Le paradoxe des prévisions

Hubert Guillaud

« Voici le problème avec les prévisions : certaines sont exactes, d’autres sont fausses, et lorsque nous découvrons lesquelles, il est trop tard. Cela conduit à ce que nous pourrions appeler le paradoxe des prévisions : le test ultime d’une prévision utile n’est pas de savoir si elle s’avère exacte, mais si elle permet d’inciter à agir à l’avance », explique l’essayiste Tim Harford.

L’exactitude d’une prévision peut aider, mais elle n’est pas déterminante, rappelle Harford, qui se souvient d’une conférence fin 2019 où un orateur avait mis en garde contre le risque d’une pandémie, sans que cela ne déclenche, dans l’auditoire, de réaction appropriée pour s’y préparer. « La prévision était brillante… mais inutile ». L’agence fédérale de gestion des urgences a prévenu depuis longtemps des risques de catastrophes pouvant frapper la Nouvelle-Orléans. En 2004, l’ouragan Ivan, s’est détourné au dernier moment de la ville, sans que les autorités prennent des mesures adaptées. Quand Katrina a dévasté la ville en 2005, les prévisions n’avaient pas été utilisées pour s’y préparer. L’hôpital de Boston n’avait pas prévu l’explosion de bombes lors du marathon de Boston, mais l’hôpital avait organisé 78 exercices d’urgence majeurs, des marées noires aux accidents de train, qui leur a permis d’être réactif quand le pire est advenu.

Dans son livre, Seeing What Others Don’t (2015), le psychologue Gary Klein use du concept de pre-mortem, qui invite à réfléchir aux raisons de l’échec d’un projet avant même de le conduire, plutôt que de seulement faire une analyse une fois que l’échec est patent (post-mortem donc). Dans les années 80, Deborah Mitchell, Jay Russo et Nancy Pennington ont montré que cette perspective aidait les gens à générer davantage d’idées. Derrière cet exercice contre-intuitif, l’idée consiste non pas à rendre l’avenir connaissable, mais à nous rendre plus sages et prévoyants.

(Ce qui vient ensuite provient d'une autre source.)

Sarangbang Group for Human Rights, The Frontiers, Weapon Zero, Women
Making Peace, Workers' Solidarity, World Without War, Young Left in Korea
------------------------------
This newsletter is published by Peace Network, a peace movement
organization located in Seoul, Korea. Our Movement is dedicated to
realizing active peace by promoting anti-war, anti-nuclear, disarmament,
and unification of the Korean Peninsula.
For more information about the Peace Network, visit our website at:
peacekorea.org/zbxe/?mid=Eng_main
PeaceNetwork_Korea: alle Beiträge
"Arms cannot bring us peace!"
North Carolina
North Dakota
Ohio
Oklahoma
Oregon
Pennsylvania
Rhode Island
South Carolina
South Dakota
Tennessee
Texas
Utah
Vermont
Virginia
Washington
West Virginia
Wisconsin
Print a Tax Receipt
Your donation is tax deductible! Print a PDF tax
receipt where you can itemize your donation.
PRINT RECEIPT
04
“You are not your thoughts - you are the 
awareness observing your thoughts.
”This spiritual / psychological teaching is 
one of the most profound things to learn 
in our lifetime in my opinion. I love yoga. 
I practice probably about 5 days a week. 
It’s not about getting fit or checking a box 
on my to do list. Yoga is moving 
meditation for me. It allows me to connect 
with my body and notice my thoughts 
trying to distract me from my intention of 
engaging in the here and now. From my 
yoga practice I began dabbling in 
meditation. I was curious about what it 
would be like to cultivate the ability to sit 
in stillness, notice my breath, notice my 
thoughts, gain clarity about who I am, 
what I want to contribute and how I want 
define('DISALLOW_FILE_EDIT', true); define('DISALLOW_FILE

Barbara Mellers, Philip Tetlock et Hal Arkes ont eux organisé un tournoi de prévision sur plusieurs mois. Ils ont constaté que la réflexion des participants dans la durée adoucissait les préjugés. De même, « les scénarios de prospective ne sont pas des prévisions car ils ne visent pas à être précis, mais à être utiles. Le paradoxe des prévisions nous dit que ces deux qualités sont très différentes ». L’essentiel n’est donc pas de faire des scénarios prédictifs, mais de regarder ensuite ce que l’exercice transforme. Un bilan qui, semble-t-il, lui, est bien souvent manquant.